_Your objective_:
Could you retype the material, starting at its first line and ending with the line holding "Entdecken Sie die", and keep the pictures out?

***

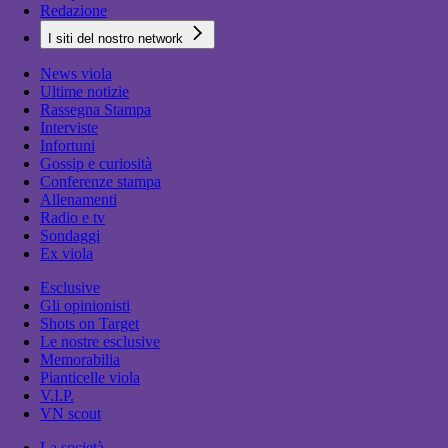
Redazione
I siti del nostro network
News viola
Ultime notizie
Rassegna Stampa
Interviste
Infortuni
Gossip e curiosità
Conferenze stampa
Allenamenti
Radio e tv
Sondaggi
Ex viola
Esclusive
Gli opinionisti
Shots on Target
Le nostre esclusive
Memorabilia
Pianticelle viola
V.I.P.
VN scout
La società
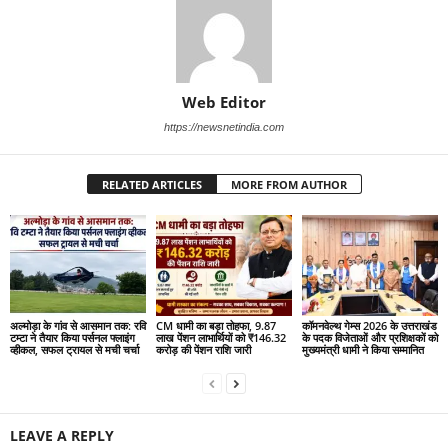
Web Editor
https://newsnetindia.com
RELATED ARTICLES
MORE FROM AUTHOR
अल्मोड़ा के गांव से आसमान तक: रवि
CM धामी का बड़ा तोहफा, 9.87
कॉमनवेल्थ गेम्स 2026 के उत्तराखंड
टम्टा ने तैयार किया पर्सनल फ्लाइंग
लाख पेंशन लाभार्थियों को ₹146.32
के पदक विजेताओं और प्रशिक्षकों को
व्हीकल, सफल ट्रायल से मची चर्चा
करोड़ की पेंशन राशि जारी
मुख्यमंत्री धामी ने किया सम्मानित
LEAVE A REPLY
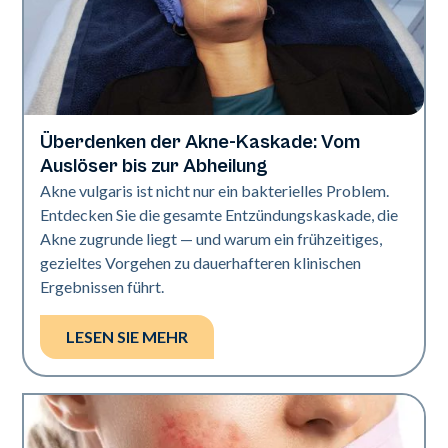
Überdenken der Akne-Kaskade: Vom
Gesundheit der Haut
Auslöser bis zur Abheilung
Akne vulgaris ist nicht nur ein bakterielles Problem.
Entdecken Sie die gesamte Entzündungskaskade, die
Akne zugrunde liegt — und warum ein frühzeitiges,
gezieltes Vorgehen zu dauerhafteren klinischen
Ergebnissen führt.
LESEN SIE MEHR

***

_Finished task_:
Redazione
I siti del nostro network
News viola
Ultime notizie
Rassegna Stampa
Interviste
Infortuni
Gossip e curiosità
Conferenze stampa
Allenamenti
Radio e tv
Sondaggi
Ex viola
Esclusive
Gli opinionisti
Shots on Target
Le nostre esclusive
Memorabilia
Pianticelle viola
V.I.P.
VN scout
La società
Web Editor
https://newsnetindia.com
RELATED ARTICLES
MORE FROM AUTHOR
अल्मोड़ा के गांव से आसमान तक: रवि
CM धामी का बड़ा तोहफा, 9.87
कॉमनवेल्थ गेम्स 2026 के उत्तराखंड
टम्टा ने तैयार किया पर्सनल फ्लाइंग
लाख पेंशन लाभार्थियों को ₹146.32
के पदक विजेताओं और प्रशिक्षकों को
व्हीकल, सफल ट्रायल से मची चर्चा
करोड़ की पेंशन राशि जारी
मुख्यमंत्री धामी ने किया सम्मानित
LEAVE A REPLY
Überdenken der Akne-Kaskade: Vom
Gesundheit der Haut
Auslöser bis zur Abheilung
Akne vulgaris ist nicht nur ein bakterielles Problem.
Entdecken Sie die gesamte Entzündungskaskade, die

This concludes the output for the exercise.